Quick Hit Ashlee Rezin Thursday September 5th, 2013, 12:51pm

Minneapolis Mayor To Chicago's Gay Couples: 'Our City Would Like To Marry You' (VIDEO)

With a slogan that reads “I want to marry you in Minneapolis”, the city's mayor, R.T. Rybak, unveiled a Chicagoland ad campaign on Thursday urging the city's LGBTQ couples to make the six-hour drive to the City of Lakes to get legally married.

"Chicago is my kind of town, but it's a second city in human rights. Right now, that gives a tremendous competitive advantage to Minneapolis,” said Rybak, who announced the campaign from the roof of the Center On Halsted, at 3656 N. Halsted St., a community center catered to LGBTQ Chicagoans in the heart of the Boystown neighborhood.

“The people who built this neighborhood, who have done so much incredible work in this community, you deserve equal rights,” he said. “Come to Minnesota, a place that recognizes that you already should have those rights."

Minnesota Gov. Mark Dayton signed same-sex marriage into law in May, and on August 1, when the act took effect, Rybak immediately performed wedding ceremonies for 46 couples at Minneapolis' city hall. Since that time, more than 1,600 same-sex couples have been married in all 87 Minnesota counties.

“The arc of justice is bending quicker than anything we’ve ever seen, and my advice to people is, get on board, this is going to happen,” said the three-term mayor of Minneapolis who is not running for re-election this year. “In the next few years, this is going to change rapidly and people will remember how long it took Illinois to come around.”

Rybak also plans to visit Milwaukee, Madison and Denver in upcoming weeks, where the Minneapolis wedding ad campaign will also run in print publications. The ads in Chicago can already be seen in RedEye Chicago and the Windy City Times, the city’s leading LGBTQ newspaper.

When asked if his visit to Chicago is “unfair” to Mayor Rahm Emanuel, Rybak chuckled and asked, “Have you met Mayor Emanuel? He would do it to me any day of the week.”

“Like Willie Sutton said, ‘Banks, why do I rob them? It’s because that’s where the money is.’ We’re really targeting Chicago,” he added.

Here's more from Rybak:

Rybak’s visit to Illinois, which legalized civil unions but has failed to do the same for same-sex marriage, comes one week after the Treasury Department and the Internal Revenue Service (IRS) announced that all legally married same-sex couples will be recognized for federal tax purposes, even if they live in one of the 37 states without marriage equality legislation.
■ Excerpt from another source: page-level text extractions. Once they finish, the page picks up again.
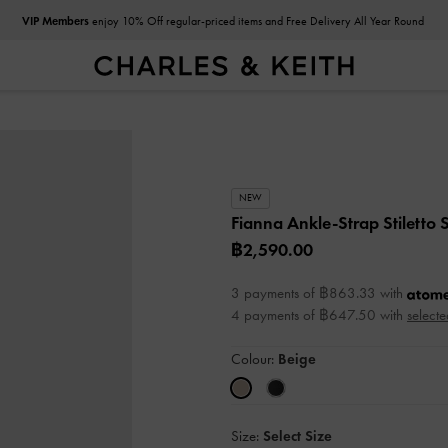
VIP Members
enjoy 10% Off regular-priced items and Free Delivery All Year Round
NEW
Fianna Ankle-Strap Stiletto
฿2,590.00
3 payments of ฿863.33 with
4 payments of ฿647.50 with
selecte
Colour:
Beige
Size:
Select Size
In June, the U.S. Supreme Court ruled that Section 3 of the 1996 Defense of Marriage Act (DOMA) is unconstitutional, and thus granted more than 1,100 federal benefits to married same-sex couples in states that have legalized it.

But the Religious Freedom and Marriage Fairness Act, SB 10, a bill that would have legalized same-sex marriage in Illinois, was not called for a vote in the Illinois House before lawmakers adjourned the spring session in May. The bill’s main sponsor, State Rep. Greg Harris (D-Chicago), who is openly gay, said the legislation did not garner the 60 votes needed for approval before the end of the session. The legislation passed in the Illinois Senate on Valentine’s Day and Gov. Pat Quinn had said he would sign it into law.

Harris has vowed to bring the legislation up for consideration again when legislators reconvene in Springfield for the fall veto session on October 22.

“For our neighboring states to come and showcase the fact that they are embracing our community, and embracing equality, it’s pretty embarrassing for the state of Illinois,” said Tico Valle, CEO of the Center On Halsted, who added that he has been with his partner for 13 years and would like to get legally married in his home state.

Valle called marriage a “human right”, adding that he refuses to get a civil union because it “is not equal.”

“Not having full marriage equality says that we are second-class citizens, and that’s unacceptable,” Valle explained.

Meanwhile, allowing same-sex couples to marry in Illinois could generate up to $103 million in tourism and wedding spending in the state over three years' time, according to a recent study by the Williams Institute.

“This is the type of progressive public policy that is good for business and gives Minnesota an edge,” said John Stiles, communications director for Mayor Rybak.

In an effort to sway the remaining lawmakers who have not endorsed the state’s gay marriage legislation, Illinois Unites for Marriage, a coalition of marriage equality activists, rolled out a $2 million statewide campaign in July.

According to Rick Garcia, policy director for The Civil Rights Agenda (TCRA), a member of Illinois Unites for Marriage, the bill is still roughly 10 votes short of passing.

“Illinoisans should not have to go to Minnesota, or New York, or California, or even Iowa, to have their families protected and recognized,” he said. “When we see other states around us doing it successfully, both morally and economically, that has to push our state legislators to do the right thing.”